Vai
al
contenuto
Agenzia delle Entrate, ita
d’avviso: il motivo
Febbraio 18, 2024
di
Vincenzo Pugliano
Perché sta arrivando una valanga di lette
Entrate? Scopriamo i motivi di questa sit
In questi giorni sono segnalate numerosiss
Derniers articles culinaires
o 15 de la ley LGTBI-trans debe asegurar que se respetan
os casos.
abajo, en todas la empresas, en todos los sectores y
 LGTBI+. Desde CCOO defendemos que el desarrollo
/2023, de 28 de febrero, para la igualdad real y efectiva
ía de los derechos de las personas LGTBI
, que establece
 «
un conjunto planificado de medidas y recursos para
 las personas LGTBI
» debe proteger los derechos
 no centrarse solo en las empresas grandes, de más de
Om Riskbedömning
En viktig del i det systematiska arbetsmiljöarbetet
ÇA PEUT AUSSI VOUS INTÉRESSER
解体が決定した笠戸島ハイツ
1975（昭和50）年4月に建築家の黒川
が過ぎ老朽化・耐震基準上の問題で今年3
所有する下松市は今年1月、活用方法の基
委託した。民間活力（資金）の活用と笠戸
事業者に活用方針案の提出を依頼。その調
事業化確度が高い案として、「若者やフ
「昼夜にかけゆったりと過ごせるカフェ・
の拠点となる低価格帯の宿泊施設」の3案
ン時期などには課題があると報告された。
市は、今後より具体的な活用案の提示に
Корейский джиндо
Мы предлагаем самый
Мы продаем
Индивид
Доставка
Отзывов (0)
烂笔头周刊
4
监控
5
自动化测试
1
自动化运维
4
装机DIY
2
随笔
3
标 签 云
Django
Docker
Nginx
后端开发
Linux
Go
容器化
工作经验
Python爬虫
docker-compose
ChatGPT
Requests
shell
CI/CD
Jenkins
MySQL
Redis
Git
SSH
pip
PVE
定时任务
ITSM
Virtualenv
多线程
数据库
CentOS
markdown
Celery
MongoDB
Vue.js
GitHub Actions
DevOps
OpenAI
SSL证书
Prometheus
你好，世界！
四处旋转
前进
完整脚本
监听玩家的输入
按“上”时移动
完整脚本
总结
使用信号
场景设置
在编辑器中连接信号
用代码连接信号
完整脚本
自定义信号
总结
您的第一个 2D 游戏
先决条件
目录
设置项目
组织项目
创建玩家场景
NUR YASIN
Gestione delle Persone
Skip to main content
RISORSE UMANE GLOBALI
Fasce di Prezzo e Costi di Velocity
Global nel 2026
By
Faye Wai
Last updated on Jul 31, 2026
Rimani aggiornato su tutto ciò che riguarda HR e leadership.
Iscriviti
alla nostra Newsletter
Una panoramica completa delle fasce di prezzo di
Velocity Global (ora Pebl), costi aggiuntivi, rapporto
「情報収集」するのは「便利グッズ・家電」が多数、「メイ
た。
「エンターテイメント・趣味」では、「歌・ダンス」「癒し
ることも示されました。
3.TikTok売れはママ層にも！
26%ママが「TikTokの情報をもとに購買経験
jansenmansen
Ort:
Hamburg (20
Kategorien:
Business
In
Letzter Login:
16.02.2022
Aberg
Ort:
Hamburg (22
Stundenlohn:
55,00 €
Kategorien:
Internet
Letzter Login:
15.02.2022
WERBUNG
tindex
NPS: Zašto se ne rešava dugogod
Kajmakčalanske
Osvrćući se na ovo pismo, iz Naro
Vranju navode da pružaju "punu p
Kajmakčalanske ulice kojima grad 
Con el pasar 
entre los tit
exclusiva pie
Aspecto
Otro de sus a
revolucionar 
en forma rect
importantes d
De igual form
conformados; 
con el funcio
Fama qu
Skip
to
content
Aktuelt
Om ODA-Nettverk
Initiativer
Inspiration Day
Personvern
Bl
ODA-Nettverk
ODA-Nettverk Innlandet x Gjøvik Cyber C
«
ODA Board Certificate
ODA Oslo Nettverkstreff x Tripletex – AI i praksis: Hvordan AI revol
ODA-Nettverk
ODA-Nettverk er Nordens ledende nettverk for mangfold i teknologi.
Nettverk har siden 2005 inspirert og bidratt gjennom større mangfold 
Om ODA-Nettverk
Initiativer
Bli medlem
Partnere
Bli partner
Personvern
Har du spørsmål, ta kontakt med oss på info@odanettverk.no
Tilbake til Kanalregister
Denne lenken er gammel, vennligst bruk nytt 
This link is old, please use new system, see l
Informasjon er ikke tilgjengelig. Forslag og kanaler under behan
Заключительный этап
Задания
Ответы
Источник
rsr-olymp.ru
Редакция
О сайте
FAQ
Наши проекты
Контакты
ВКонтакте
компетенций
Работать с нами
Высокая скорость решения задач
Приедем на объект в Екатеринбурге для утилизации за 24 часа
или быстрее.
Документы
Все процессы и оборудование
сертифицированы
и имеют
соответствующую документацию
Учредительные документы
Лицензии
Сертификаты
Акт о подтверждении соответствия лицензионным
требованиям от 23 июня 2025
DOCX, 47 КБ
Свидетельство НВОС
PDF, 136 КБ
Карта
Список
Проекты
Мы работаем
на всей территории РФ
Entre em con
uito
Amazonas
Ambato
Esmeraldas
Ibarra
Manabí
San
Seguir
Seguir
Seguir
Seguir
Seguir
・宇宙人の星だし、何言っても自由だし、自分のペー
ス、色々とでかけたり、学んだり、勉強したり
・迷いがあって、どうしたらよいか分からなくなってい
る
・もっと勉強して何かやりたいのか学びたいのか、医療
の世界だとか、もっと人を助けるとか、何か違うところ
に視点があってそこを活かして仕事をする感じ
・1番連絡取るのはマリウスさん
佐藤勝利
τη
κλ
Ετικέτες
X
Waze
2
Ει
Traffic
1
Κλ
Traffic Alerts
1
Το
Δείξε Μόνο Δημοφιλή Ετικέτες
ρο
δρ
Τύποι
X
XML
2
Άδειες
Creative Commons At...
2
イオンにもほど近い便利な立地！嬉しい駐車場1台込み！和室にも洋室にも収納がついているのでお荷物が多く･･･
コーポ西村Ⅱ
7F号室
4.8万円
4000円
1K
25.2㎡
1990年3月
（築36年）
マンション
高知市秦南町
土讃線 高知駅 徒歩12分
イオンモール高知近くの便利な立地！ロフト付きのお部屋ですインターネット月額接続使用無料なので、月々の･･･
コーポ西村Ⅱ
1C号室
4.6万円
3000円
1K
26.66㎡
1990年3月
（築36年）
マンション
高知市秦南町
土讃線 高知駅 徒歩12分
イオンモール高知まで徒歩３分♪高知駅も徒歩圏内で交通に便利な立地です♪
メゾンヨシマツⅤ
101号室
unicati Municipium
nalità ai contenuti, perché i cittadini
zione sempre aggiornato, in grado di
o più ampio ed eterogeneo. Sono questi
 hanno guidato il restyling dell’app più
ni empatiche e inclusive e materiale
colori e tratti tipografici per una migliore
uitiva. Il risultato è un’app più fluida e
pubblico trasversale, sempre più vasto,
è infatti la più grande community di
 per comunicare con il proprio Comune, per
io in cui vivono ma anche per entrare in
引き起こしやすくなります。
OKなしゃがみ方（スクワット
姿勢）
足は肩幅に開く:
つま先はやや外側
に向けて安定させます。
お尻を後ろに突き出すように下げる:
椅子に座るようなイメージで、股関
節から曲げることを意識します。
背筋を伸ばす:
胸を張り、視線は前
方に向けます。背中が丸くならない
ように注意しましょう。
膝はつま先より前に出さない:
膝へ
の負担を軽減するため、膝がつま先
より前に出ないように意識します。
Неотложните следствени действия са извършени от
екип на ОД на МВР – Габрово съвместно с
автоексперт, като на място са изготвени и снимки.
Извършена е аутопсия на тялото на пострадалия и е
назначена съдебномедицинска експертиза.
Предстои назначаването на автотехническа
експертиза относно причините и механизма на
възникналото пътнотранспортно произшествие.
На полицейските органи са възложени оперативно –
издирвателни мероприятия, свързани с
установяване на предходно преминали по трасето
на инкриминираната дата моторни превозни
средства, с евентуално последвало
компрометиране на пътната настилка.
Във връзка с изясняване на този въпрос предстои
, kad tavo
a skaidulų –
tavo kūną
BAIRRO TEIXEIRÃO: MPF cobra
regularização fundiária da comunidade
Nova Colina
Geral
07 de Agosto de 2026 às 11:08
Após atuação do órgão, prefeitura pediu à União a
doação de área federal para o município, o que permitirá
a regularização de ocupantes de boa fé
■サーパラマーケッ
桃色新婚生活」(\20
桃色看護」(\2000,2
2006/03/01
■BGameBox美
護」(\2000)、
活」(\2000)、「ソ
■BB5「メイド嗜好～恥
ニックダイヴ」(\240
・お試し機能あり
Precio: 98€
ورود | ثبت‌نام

____

Instruction
Out of the records, collect only those lines that contain the string "Entrate".

Your response
Agenzia delle Entrate, ita
Entrate? Scopriamo i motivi di questa sit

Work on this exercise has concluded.